[Collected data]
_____

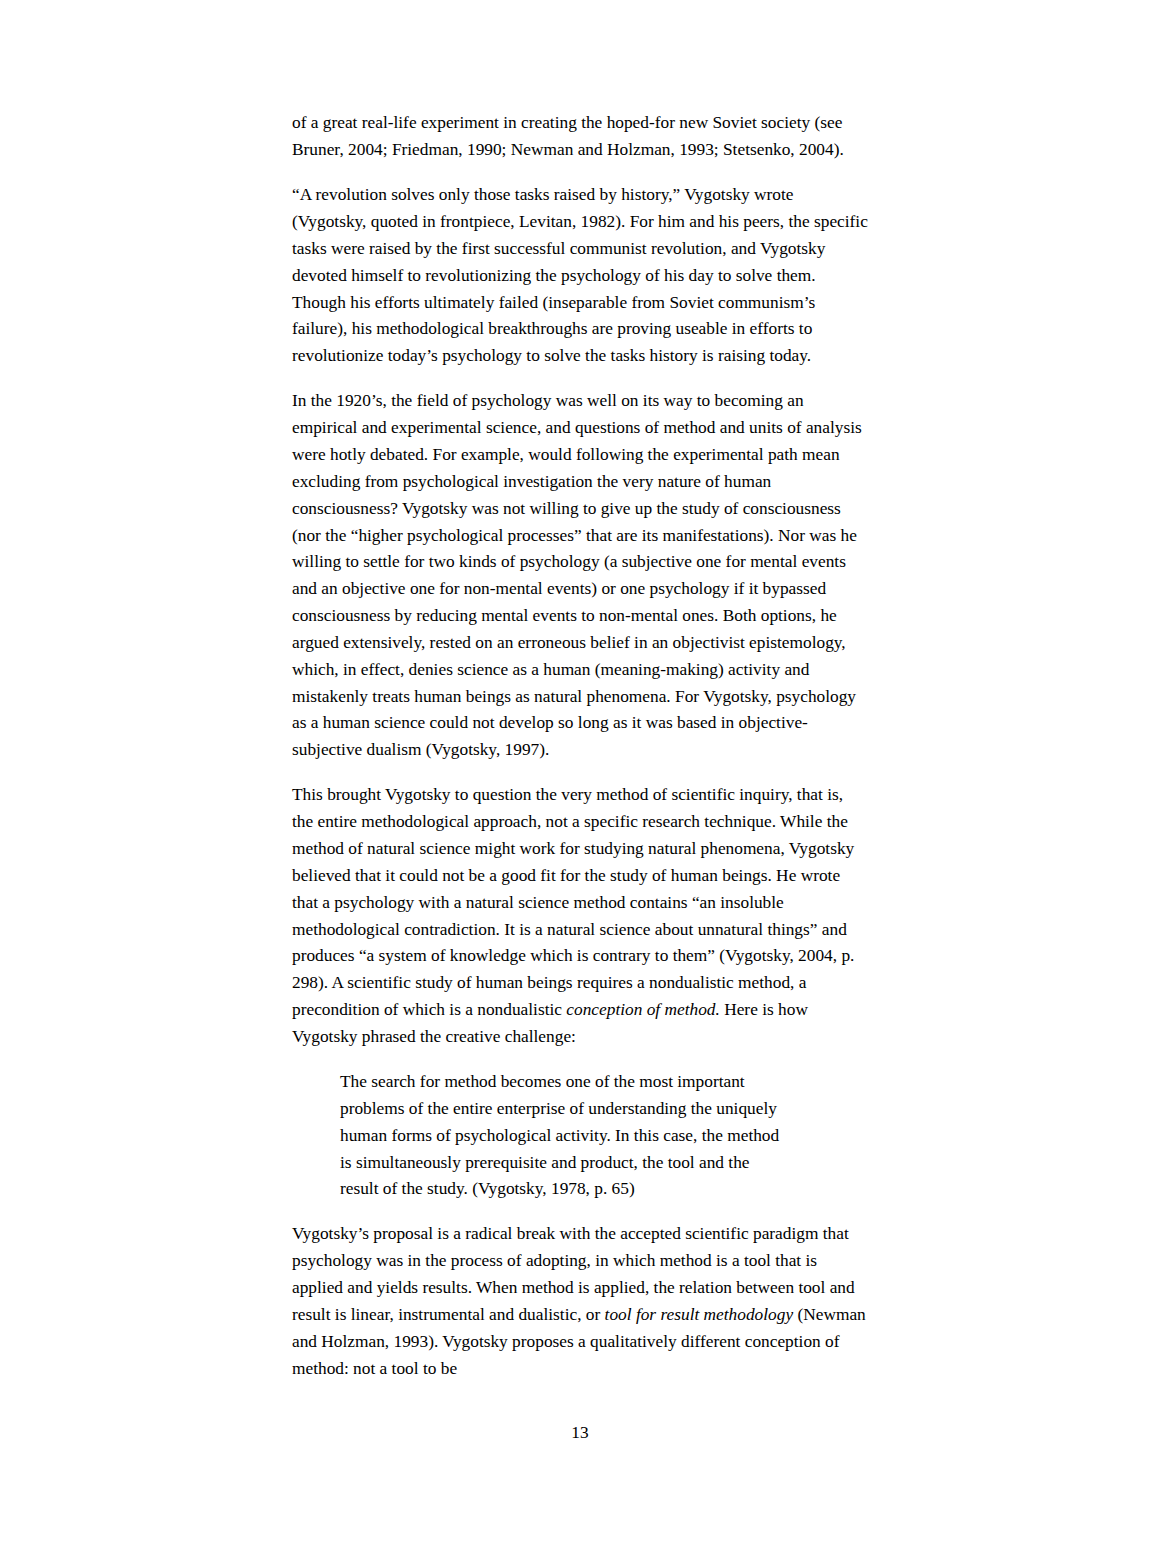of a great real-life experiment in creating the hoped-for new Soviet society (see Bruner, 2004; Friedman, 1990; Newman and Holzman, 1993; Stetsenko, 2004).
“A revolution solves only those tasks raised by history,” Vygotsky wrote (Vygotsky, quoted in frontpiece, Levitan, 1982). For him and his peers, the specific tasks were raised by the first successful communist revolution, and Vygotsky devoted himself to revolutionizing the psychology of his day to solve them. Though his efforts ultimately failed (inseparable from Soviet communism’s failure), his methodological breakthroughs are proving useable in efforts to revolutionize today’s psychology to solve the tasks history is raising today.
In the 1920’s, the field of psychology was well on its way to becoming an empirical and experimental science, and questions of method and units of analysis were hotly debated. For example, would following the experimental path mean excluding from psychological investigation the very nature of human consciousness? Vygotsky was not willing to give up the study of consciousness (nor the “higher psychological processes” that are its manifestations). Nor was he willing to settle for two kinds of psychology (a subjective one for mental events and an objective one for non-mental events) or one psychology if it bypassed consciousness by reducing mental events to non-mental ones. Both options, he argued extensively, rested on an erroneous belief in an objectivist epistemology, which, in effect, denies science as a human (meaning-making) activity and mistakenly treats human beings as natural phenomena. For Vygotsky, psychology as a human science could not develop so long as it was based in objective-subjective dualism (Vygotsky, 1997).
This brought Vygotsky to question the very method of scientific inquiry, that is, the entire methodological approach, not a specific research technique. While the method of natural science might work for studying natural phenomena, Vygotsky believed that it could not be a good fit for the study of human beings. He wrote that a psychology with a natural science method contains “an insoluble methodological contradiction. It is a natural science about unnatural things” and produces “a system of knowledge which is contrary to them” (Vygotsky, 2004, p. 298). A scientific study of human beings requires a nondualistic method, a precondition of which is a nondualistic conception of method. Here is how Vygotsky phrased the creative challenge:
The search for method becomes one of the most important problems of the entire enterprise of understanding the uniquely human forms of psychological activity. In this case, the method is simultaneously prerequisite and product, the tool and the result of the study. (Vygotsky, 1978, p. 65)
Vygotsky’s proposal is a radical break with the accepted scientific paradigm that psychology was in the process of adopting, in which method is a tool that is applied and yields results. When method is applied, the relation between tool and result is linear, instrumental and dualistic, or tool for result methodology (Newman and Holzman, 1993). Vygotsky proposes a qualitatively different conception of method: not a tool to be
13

_____

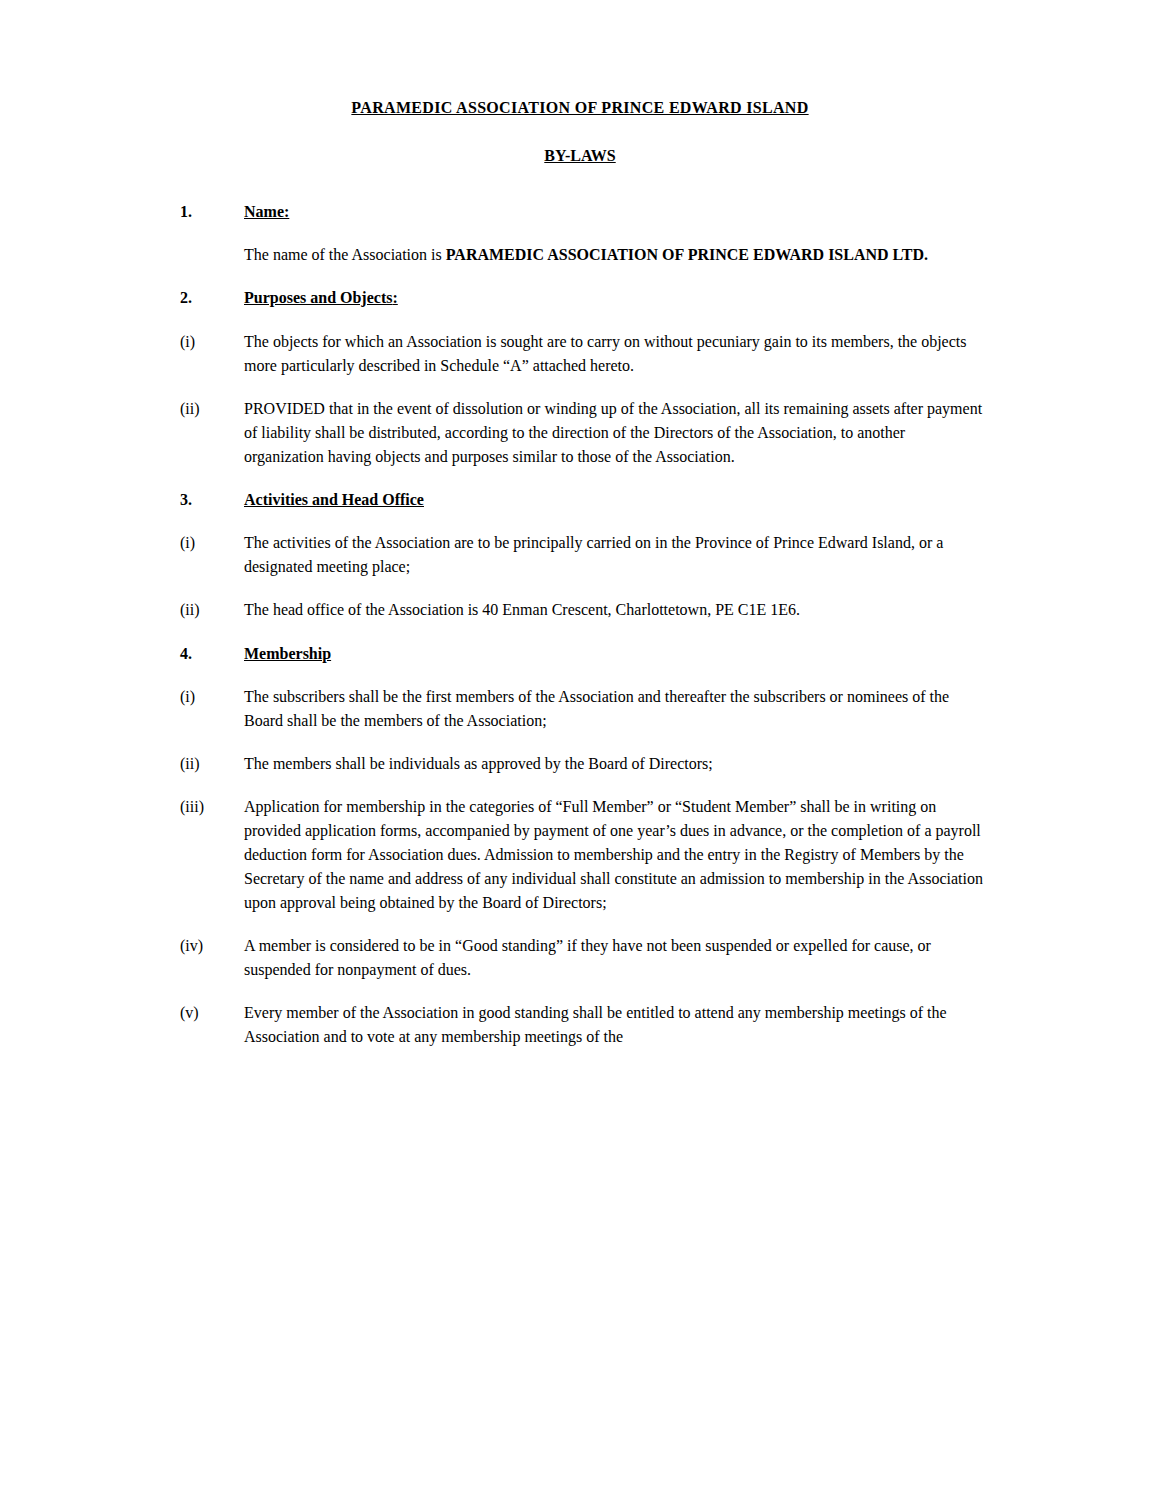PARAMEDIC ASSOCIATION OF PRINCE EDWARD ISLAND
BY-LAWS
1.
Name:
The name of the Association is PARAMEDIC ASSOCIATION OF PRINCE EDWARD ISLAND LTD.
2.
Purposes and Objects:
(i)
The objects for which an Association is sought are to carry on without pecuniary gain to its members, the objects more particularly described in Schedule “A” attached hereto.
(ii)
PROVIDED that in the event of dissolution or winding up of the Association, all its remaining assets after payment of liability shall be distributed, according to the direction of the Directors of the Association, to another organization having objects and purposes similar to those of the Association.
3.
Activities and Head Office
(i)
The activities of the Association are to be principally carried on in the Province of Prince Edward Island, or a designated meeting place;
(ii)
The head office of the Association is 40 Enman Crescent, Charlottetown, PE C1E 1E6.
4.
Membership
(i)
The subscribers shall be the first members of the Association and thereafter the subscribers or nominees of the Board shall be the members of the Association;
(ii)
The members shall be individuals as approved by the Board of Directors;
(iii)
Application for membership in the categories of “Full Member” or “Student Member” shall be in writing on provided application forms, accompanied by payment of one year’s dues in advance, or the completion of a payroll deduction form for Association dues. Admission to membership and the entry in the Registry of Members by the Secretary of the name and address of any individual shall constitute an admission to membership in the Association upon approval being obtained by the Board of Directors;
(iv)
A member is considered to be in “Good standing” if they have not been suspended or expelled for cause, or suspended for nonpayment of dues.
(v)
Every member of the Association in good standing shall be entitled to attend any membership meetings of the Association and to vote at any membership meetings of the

_____

## EXERCISE GOAL
Restate the lines above from the one containing "of a great real-life" through the one containing "is raising today.", inclusive, exactly and without pictures.

## OUTPUT OF THE EXERCISE
of a great real-life experiment in creating the hoped-for new Soviet society (see Bruner, 2004; Friedman, 1990; Newman and Holzman, 1993; Stetsenko, 2004).
“A revolution solves only those tasks raised by history,” Vygotsky wrote (Vygotsky, quoted in frontpiece, Levitan, 1982). For him and his peers, the specific tasks were raised by the first successful communist revolution, and Vygotsky devoted himself to revolutionizing the psychology of his day to solve them. Though his efforts ultimately failed (inseparable from Soviet communism’s failure), his methodological breakthroughs are proving useable in efforts to revolutionize today’s psychology to solve the tasks history is raising today.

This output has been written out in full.